A non-governmental organisation and knowledge-based institution, Centre for Social Justice (CSJ) has said that the removal of petroleum subsidy will save the government over N2 trillion.
This is even as it condemned the Federal Government’s plan to borrow N126.925 billion for the National Identity Management Commission (NIMC) project.
Reviewing the 2022 Appropriation Bill, yesterday, in Abuja, the Lead Director, Centre for Social Justice (CSJ), Barrister Eze Onyekpere wondered why the Federal Government should borrow so much for a national identity card scheme when a majority of Nigerians have not got the card 10 years after their identities have been captured.
He said that the 2022 Appropriation Act should contain an explicit provision abolishing fuel subsidies, under-recovery or any subsidy on petroleum motor spirit by whatever name called or under any guise whatsoever.
This, he noted, will save the nation not less than N2 trillion and make same available for the Federation Account.
According to Onyekpere, not less than 60 per cent of the savings accruing from abolishing the subsidy should be channelled to dedicated ring-fenced (statutory) expenditure in education and health.
On the national identity card, he opined that the commission should be called to question over N126.925 billion to be borrowed.
“Why do we need to borrow so much for a national identity card scheme? Can the commission explain why the identity cards have not reached a majority of Nigerians whose identities have been captured over 10 years since the scheme kicked off?” he asked.

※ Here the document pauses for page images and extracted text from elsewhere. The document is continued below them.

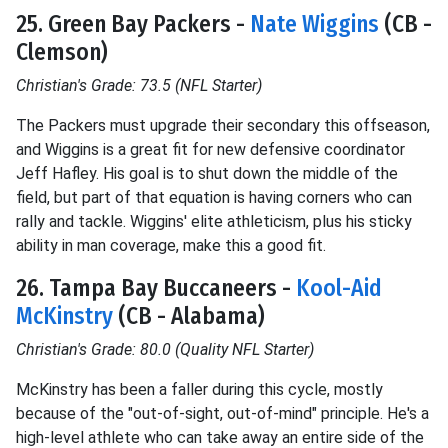
25. Green Bay Packers -
Nate Wiggins
(CB -
Clemson)
Christian's Grade: 73.5 (NFL Starter)
The Packers must upgrade their secondary this offseason,
and Wiggins is a great fit for new defensive coordinator
Jeff Hafley. His goal is to shut down the middle of the
field, but part of that equation is having corners who can
rally and tackle. Wiggins' elite athleticism, plus his sticky
ability in man coverage, make this a good fit.
26. Tampa Bay Buccaneers -
Kool-Aid
McKinstry
(CB - Alabama)
Christian's Grade: 80.0 (Quality NFL Starter)
McKinstry has been a faller during this cycle, mostly
because of the "out-of-sight, out-of-mind" principle. He's a
high-level athlete who can take away an entire side of the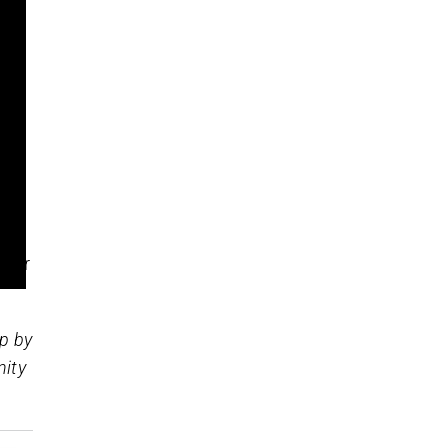
 of
 we
your
op by
nity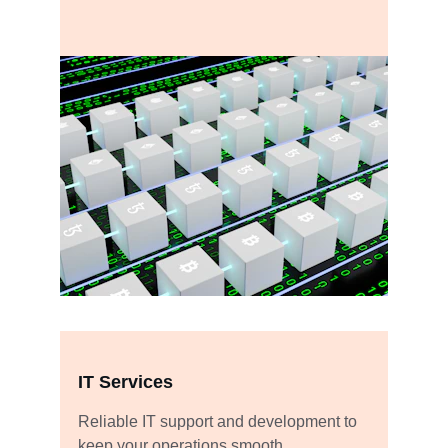
IT Services
Reliable IT support and development to 
keep your operations smooth.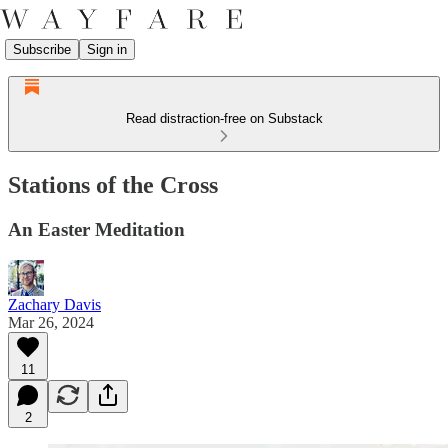
Subscribe
Sign in
Read distraction-free on Substack
Stations of the Cross
An Easter Meditation
Zachary Davis
Mar 26, 2024
11
2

The lead director also picked holes on the N2.915 billion revenue expected from the minerals and mining sector, saying that it is grossly underestimated.
National Assembly, he said, should engage the mining authorities and the Ministry of Finance to ensure that illegal and private mining of public minerals is stopped and proper accruing revenue estimated included in the budget.
CSJ also suggested that there should be full implementation of the Petroleum Industry Act for reform in the oil and gas sector as this will also increase revenue available from oil and gas extraction in the medium term.
Onyekpere maintained that the leadership of the industry should be profesionalised and the new Nigerian National Petroleum Corporation (NNPC) and other emerging companies should not be subjected to political pressure and distortions now or any time in future.
“Federal Government’s expected revenue from electronic money transfer (formerly stamp duties) is grossly underestimated. National Assembly should conduct detailed hearings and seek expert advice on this revenue head to ensure that the full accruable revenue is approved. National Assembly should ensure that the executive accounts for the unaccounted accruals from previous years” he submitted.